* What you will do
The response should consist of every line below, unchanged.

═══ Extracted information

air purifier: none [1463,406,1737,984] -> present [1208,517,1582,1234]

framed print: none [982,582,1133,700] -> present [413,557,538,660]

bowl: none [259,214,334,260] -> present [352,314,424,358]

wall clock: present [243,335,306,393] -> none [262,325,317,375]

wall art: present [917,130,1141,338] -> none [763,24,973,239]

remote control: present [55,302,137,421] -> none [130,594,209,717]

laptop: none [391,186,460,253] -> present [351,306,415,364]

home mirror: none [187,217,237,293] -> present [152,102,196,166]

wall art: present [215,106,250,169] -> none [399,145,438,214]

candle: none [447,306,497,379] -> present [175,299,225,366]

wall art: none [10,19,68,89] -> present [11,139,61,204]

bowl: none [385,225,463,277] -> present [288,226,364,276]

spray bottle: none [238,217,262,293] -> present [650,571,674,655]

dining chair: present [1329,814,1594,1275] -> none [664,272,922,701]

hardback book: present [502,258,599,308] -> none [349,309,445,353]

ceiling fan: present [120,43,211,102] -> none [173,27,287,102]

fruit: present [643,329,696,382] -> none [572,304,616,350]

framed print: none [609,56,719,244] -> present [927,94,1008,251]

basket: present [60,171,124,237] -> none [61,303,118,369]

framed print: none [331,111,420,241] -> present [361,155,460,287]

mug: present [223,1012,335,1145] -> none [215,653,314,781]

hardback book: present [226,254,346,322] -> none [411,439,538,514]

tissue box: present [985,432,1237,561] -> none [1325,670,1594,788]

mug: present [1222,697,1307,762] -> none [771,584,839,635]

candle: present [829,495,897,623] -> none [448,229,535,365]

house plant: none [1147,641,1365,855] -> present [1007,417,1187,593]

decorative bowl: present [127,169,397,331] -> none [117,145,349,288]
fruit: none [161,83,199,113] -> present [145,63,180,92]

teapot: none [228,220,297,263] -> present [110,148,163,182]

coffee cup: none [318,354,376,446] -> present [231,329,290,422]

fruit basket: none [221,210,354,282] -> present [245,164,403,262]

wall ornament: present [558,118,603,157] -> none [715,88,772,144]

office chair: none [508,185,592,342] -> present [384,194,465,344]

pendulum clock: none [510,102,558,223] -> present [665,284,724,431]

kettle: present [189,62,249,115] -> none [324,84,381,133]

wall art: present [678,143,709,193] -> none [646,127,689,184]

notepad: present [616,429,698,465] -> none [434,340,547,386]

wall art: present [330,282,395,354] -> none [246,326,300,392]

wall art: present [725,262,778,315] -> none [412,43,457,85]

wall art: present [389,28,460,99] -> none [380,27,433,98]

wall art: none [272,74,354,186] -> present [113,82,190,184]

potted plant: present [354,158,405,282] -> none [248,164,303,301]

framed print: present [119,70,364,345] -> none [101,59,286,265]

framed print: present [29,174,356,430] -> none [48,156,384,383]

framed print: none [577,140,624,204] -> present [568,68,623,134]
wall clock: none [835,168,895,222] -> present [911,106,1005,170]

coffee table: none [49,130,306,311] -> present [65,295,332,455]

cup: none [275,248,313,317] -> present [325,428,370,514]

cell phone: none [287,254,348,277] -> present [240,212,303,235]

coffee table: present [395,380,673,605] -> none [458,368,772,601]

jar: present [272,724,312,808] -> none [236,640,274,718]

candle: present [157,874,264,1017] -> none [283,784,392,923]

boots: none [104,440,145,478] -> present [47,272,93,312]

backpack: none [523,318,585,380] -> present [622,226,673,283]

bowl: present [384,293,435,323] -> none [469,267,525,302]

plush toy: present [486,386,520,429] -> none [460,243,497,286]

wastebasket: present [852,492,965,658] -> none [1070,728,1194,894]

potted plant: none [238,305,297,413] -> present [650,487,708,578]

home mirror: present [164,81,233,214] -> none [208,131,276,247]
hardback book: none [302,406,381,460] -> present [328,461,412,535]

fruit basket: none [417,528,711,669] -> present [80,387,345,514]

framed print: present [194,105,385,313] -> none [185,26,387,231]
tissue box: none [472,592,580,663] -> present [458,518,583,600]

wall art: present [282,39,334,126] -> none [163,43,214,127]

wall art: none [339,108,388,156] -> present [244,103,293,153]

══════

* Output of the exercise
air purifier: none [1463,406,1737,984] -> present [1208,517,1582,1234]

framed print: none [982,582,1133,700] -> present [413,557,538,660]

bowl: none [259,214,334,260] -> present [352,314,424,358]

wall clock: present [243,335,306,393] -> none [262,325,317,375]

wall art: present [917,130,1141,338] -> none [763,24,973,239]

remote control: present [55,302,137,421] -> none [130,594,209,717]

laptop: none [391,186,460,253] -> present [351,306,415,364]

home mirror: none [187,217,237,293] -> present [152,102,196,166]

wall art: present [215,106,250,169] -> none [399,145,438,214]

candle: none [447,306,497,379] -> present [175,299,225,366]

wall art: none [10,19,68,89] -> present [11,139,61,204]

bowl: none [385,225,463,277] -> present [288,226,364,276]

spray bottle: none [238,217,262,293] -> present [650,571,674,655]

dining chair: present [1329,814,1594,1275] -> none [664,272,922,701]

hardback book: present [502,258,599,308] -> none [349,309,445,353]

ceiling fan: present [120,43,211,102] -> none [173,27,287,102]

fruit: present [643,329,696,382] -> none [572,304,616,350]

framed print: none [609,56,719,244] -> present [927,94,1008,251]

basket: present [60,171,124,237] -> none [61,303,118,369]

framed print: none [331,111,420,241] -> present [361,155,460,287]

mug: present [223,1012,335,1145] -> none [215,653,314,781]

hardback book: present [226,254,346,322] -> none [411,439,538,514]

tissue box: present [985,432,1237,561] -> none [1325,670,1594,788]

mug: present [1222,697,1307,762] -> none [771,584,839,635]

candle: present [829,495,897,623] -> none [448,229,535,365]

house plant: none [1147,641,1365,855] -> present [1007,417,1187,593]

decorative bowl: present [127,169,397,331] -> none [117,145,349,288]
fruit: none [161,83,199,113] -> present [145,63,180,92]

teapot: none [228,220,297,263] -> present [110,148,163,182]

coffee cup: none [318,354,376,446] -> present [231,329,290,422]

fruit basket: none [221,210,354,282] -> present [245,164,403,262]

wall ornament: present [558,118,603,157] -> none [715,88,772,144]

office chair: none [508,185,592,342] -> present [384,194,465,344]

pendulum clock: none [510,102,558,223] -> present [665,284,724,431]

kettle: present [189,62,249,115] -> none [324,84,381,133]

wall art: present [678,143,709,193] -> none [646,127,689,184]

notepad: present [616,429,698,465] -> none [434,340,547,386]

wall art: present [330,282,395,354] -> none [246,326,300,392]

wall art: present [725,262,778,315] -> none [412,43,457,85]

wall art: present [389,28,460,99] -> none [380,27,433,98]

wall art: none [272,74,354,186] -> present [113,82,190,184]

potted plant: present [354,158,405,282] -> none [248,164,303,301]

framed print: present [119,70,364,345] -> none [101,59,286,265]

framed print: present [29,174,356,430] -> none [48,156,384,383]

framed print: none [577,140,624,204] -> present [568,68,623,134]
wall clock: none [835,168,895,222] -> present [911,106,1005,170]

coffee table: none [49,130,306,311] -> present [65,295,332,455]

cup: none [275,248,313,317] -> present [325,428,370,514]

cell phone: none [287,254,348,277] -> present [240,212,303,235]

coffee table: present [395,380,673,605] -> none [458,368,772,601]

jar: present [272,724,312,808] -> none [236,640,274,718]

candle: present [157,874,264,1017] -> none [283,784,392,923]

boots: none [104,440,145,478] -> present [47,272,93,312]

backpack: none [523,318,585,380] -> present [622,226,673,283]

bowl: present [384,293,435,323] -> none [469,267,525,302]

plush toy: present [486,386,520,429] -> none [460,243,497,286]

wastebasket: present [852,492,965,658] -> none [1070,728,1194,894]

potted plant: none [238,305,297,413] -> present [650,487,708,578]

home mirror: present [164,81,233,214] -> none [208,131,276,247]
hardback book: none [302,406,381,460] -> present [328,461,412,535]

fruit basket: none [417,528,711,669] -> present [80,387,345,514]

framed print: present [194,105,385,313] -> none [185,26,387,231]
tissue box: none [472,592,580,663] -> present [458,518,583,600]

wall art: present [282,39,334,126] -> none [163,43,214,127]

wall art: none [339,108,388,156] -> present [244,103,293,153]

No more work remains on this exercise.